#### Listed records

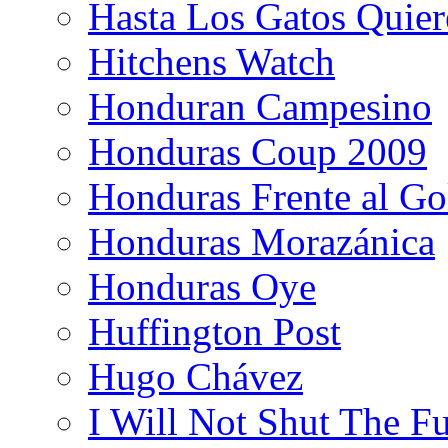
Hasta Los Gatos Quier
Hitchens Watch
Honduran Campesino
Honduras Coup 2009
Honduras Frente al Go
Honduras Morazánica
Honduras Oye
Huffington Post
Hugo Chávez
I Will Not Shut The F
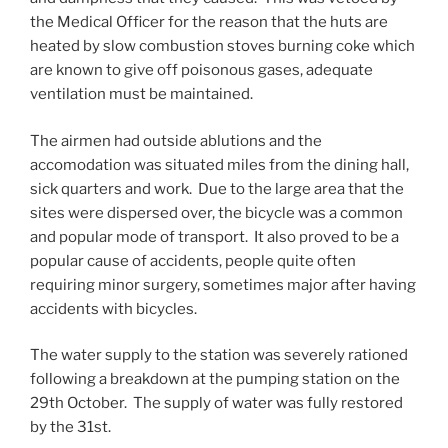
the Medical Officer for the reason that the huts are
heated by slow combustion stoves burning coke which
are known to give off poisonous gases, adequate
ventilation must be maintained.
The airmen had outside ablutions and the
accomodation was situated miles from the dining hall,
sick quarters and work. Due to the large area that the
sites were dispersed over, the bicycle was a common
and popular mode of transport. It also proved to be a
popular cause of accidents, people quite often
requiring minor surgery, sometimes major after having
accidents with bicycles.
The water supply to the station was severely rationed
following a breakdown at the pumping station on the
29th October. The supply of water was fully restored
by the 31st.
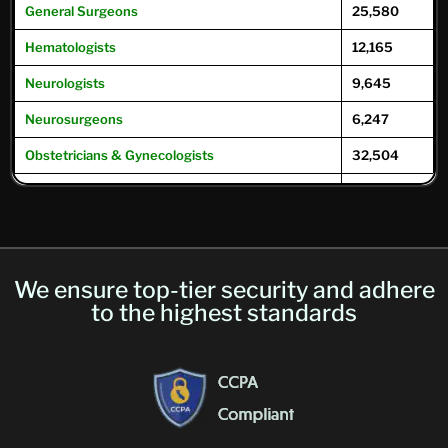
General
Surgeons
25,580
Hematologists
12,165
Neurologists
9,645
Neurosurgeons
6,247
Obstetricians & Gynecologists
32,504
Oncologists
12,504
Ophthalmologists
16,104
Optometrists
32,049
We ensure top-tier security and adhere
Psychiatrists
39,593
to the highest standards
Pulmonary Physicians
/
Pulmonologists
10,293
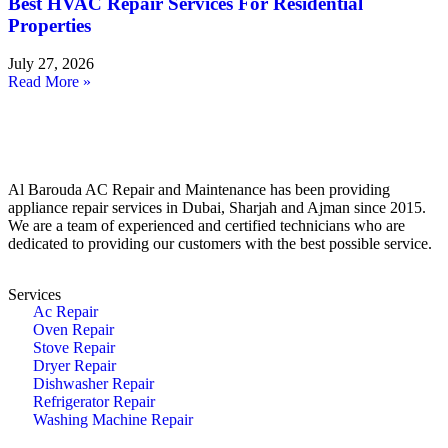
Best HVAC Repair Services For Residential
Properties
July 27, 2026
Read More »
Al Barouda AC Repair and Maintenance has been providing
appliance repair services in Dubai, Sharjah and Ajman since 2015.
We are a team of experienced and certified technicians who are
dedicated to providing our customers with the best possible service.
Services
Ac Repair
Oven Repair
Stove Repair
Dryer Repair
Dishwasher Repair
Refrigerator Repair
Washing Machine Repair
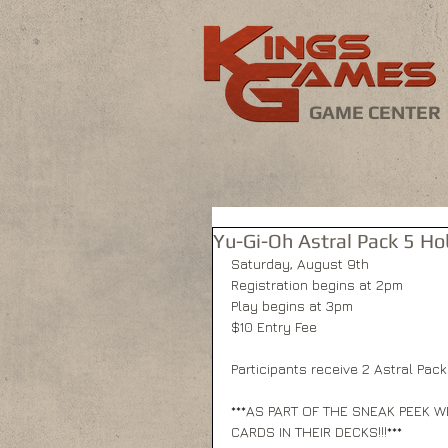
GAME CENTER
Yu-Gi-Oh Astral Pack 5 
Saturday, August 9th 
Registration begins at 2pm 
Play begins at 3pm 
$10 Entry Fee 
Participants receive 2 Astral Pack
***AS PART OF THE SNEAK PEEK W
CARDS IN THEIR DECKS!!!***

########

**Prompt**.
Write out the text that accompanies every item above, word for word and line for line, leaving out the pictures.

**Response box**.
Hasta Los Gatos Quier
Hitchens Watch
Honduran Campesino
Honduras Coup 2009
Honduras Frente al Go
Honduras Morazánica
Honduras Oye
Huffington Post
Hugo Chávez
I Will Not Shut The F
the Medical Officer for the reason that the huts are
heated by slow combustion stoves burning coke which
are known to give off poisonous gases, adequate
ventilation must be maintained.
The airmen had outside ablutions and the
accomodation was situated miles from the dining hall,
sick quarters and work. Due to the large area that the
sites were dispersed over, the bicycle was a common
and popular mode of transport. It also proved to be a
popular cause of accidents, people quite often
requiring minor surgery, sometimes major after having
accidents with bicycles.
The water supply to the station was severely rationed
following a breakdown at the pumping station on the
29th October. The supply of water was fully restored
by the 31st.
General
Surgeons
25,580
Hematologists
12,165
Neurologists
9,645
Neurosurgeons
6,247
Obstetricians & Gynecologists
32,504
Oncologists
12,504
Ophthalmologists
16,104
Optometrists
32,049
We ensure top-tier security and adhere
Psychiatrists
39,593
to the highest standards
Pulmonary Physicians
/
Pulmonologists
10,293
Best HVAC Repair Services For Residential
Properties
July 27, 2026
Read More »
Al Barouda AC Repair and Maintenance has been providing
appliance repair services in Dubai, Sharjah and Ajman since 2015.
We are a team of experienced and certified technicians who are
dedicated to providing our customers with the best possible service.
Services
Ac Repair
Oven Repair
Stove Repair
Dryer Repair
Dishwasher Repair
Refrigerator Repair
Washing Machine Repair
GAME CENTER
Yu-Gi-Oh Astral Pack 5 
Saturday, August 9th 
Registration begins at 2pm 
Play begins at 3pm 
$10 Entry Fee 
Participants receive 2 Astral Pack
***AS PART OF THE SNEAK PEEK W
CARDS IN THEIR DECKS!!!***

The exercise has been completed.